Il braccio politico della ribellione M23, l’Alleanza del fiume Congo (Afc), ha decretato un cessate il fuoco unilaterale nel conflitto in corso nel nord-est della Repubblica Democratica del Congo (Rdc) a partire da oggi, 4 febbraio.
In un comunicato firmato dal responsabile della comunicazione, Lawrence Kanyuka, l’Afc/M23, sostenuto dal Ruanda, dice che il cessate il fuoco è una risposta alla “crisi umanitaria provocata dal regime di Kinshasa”. Accusa le forze armate congolesi (Fardc) di utilizzare l’aeroporto di Kavumu per caricare “bombe che uccidono i nostri concittadini nelle zone liberate”.
Il medesimo comunicato precisa che l’Afc/M23 non ha intenzione di prendere il controllo di Bukavu (capoluogo del Sud-Kivu, Ndr) o di altre località, ma che si limiterà a difendere le proprie posizioni. Chiede inoltre il ritiro delle forze militari della Comunità dell’Africa australe, coinvolte a fianco di Kinshasa. Ieri invece, il presidente sudafricano Cyril Ramaphosa ha dichiarato di rifiutare di ritirare i suoi soldati schierati a fianco della Rdc nell’est del Paese.
In risposta al comunicato, il ministro della Comunicazione Patrick Muyaya ha dichiarato di essere abituato a questo genere di comunicati, che nella maggior parte non sono veritieri. “Quello che aspettiamo è il ritiro delle truppe ruandesi. Non hanno spazio in Rdc”.
Oggi, le due camere del Parlamento congolese, l’Assemblea nazionale e il Senato, sono convocate in una sessione straordinaria per concentrarsi sulla situazione di sicurezza prevalente nell’est.

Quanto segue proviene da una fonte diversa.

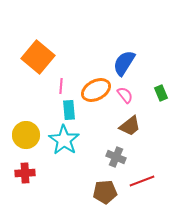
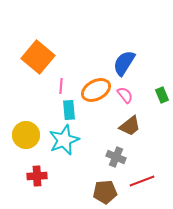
green rectangle: moved 1 px right, 2 px down
cyan star: rotated 16 degrees clockwise
red cross: moved 12 px right, 3 px down
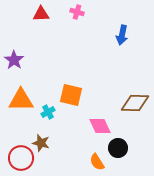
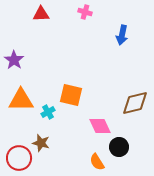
pink cross: moved 8 px right
brown diamond: rotated 16 degrees counterclockwise
black circle: moved 1 px right, 1 px up
red circle: moved 2 px left
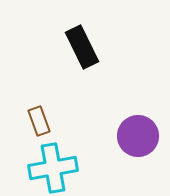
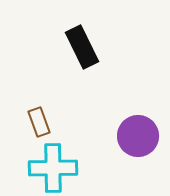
brown rectangle: moved 1 px down
cyan cross: rotated 9 degrees clockwise
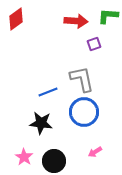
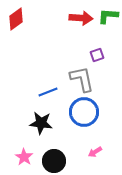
red arrow: moved 5 px right, 3 px up
purple square: moved 3 px right, 11 px down
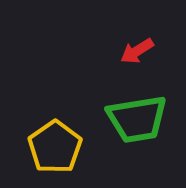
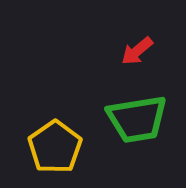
red arrow: rotated 8 degrees counterclockwise
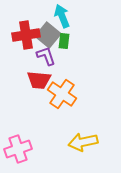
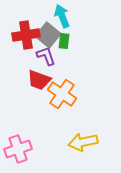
red trapezoid: rotated 15 degrees clockwise
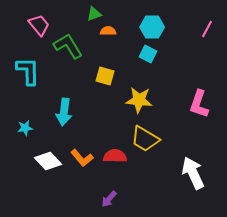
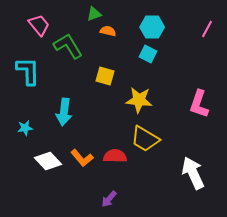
orange semicircle: rotated 14 degrees clockwise
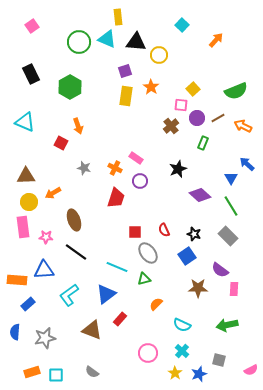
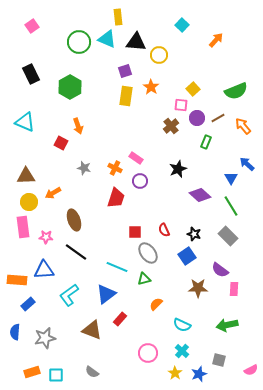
orange arrow at (243, 126): rotated 24 degrees clockwise
green rectangle at (203, 143): moved 3 px right, 1 px up
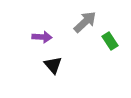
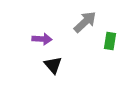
purple arrow: moved 2 px down
green rectangle: rotated 42 degrees clockwise
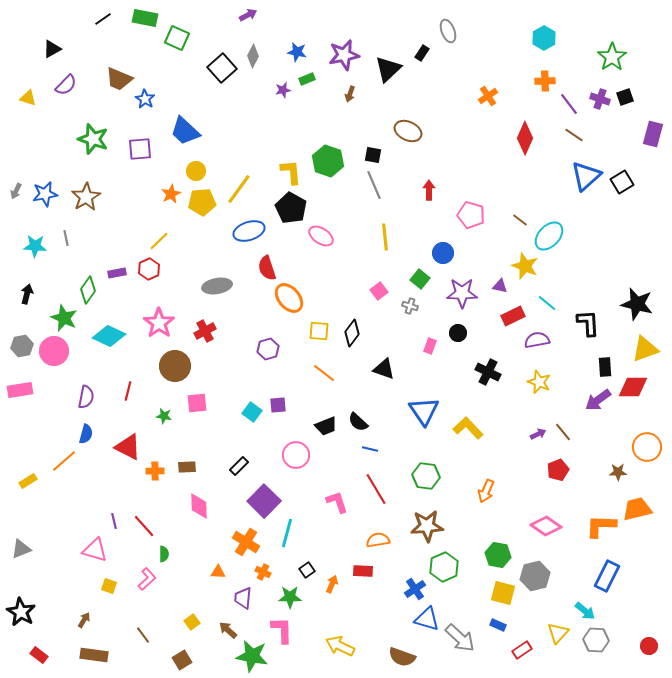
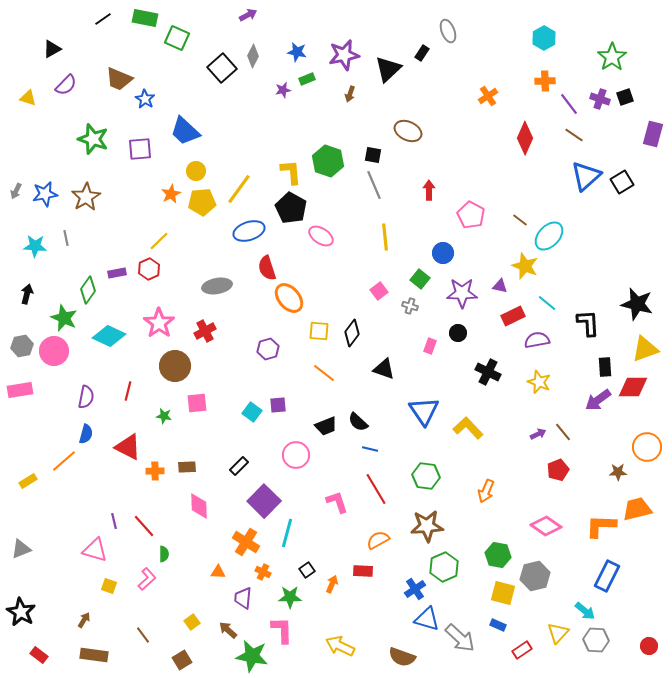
pink pentagon at (471, 215): rotated 12 degrees clockwise
orange semicircle at (378, 540): rotated 20 degrees counterclockwise
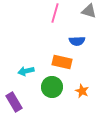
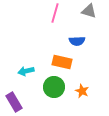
green circle: moved 2 px right
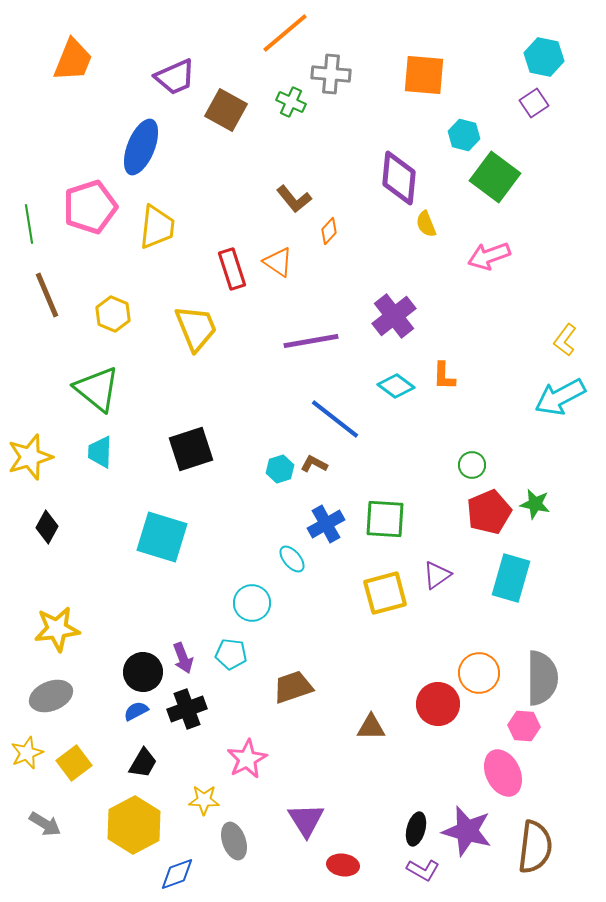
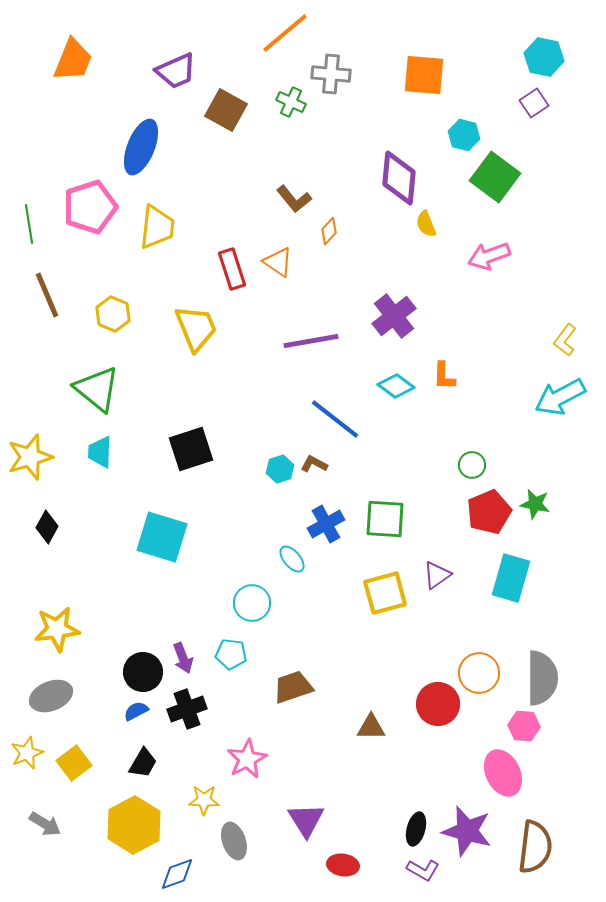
purple trapezoid at (175, 77): moved 1 px right, 6 px up
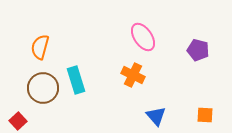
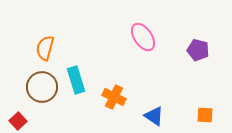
orange semicircle: moved 5 px right, 1 px down
orange cross: moved 19 px left, 22 px down
brown circle: moved 1 px left, 1 px up
blue triangle: moved 2 px left; rotated 15 degrees counterclockwise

Da Goma, intanto, l’ufficio di coordinamento delle agenzie umanitarie dell’Onu (Onu) ha reso noto un bilancio dei combattimenti che hanno accompagnato la presa di Goma, oltre una settimana fa, da parte dei ribelli: almeno 900 morti e 2.880 feriti.
Assumendo la presidenza di turno del Consiglio di sicurezza delle Nazioni Unite per questo mese di febbraio, la Cina ha condannato il sostegno del Ruanda ai ribelli Rdc.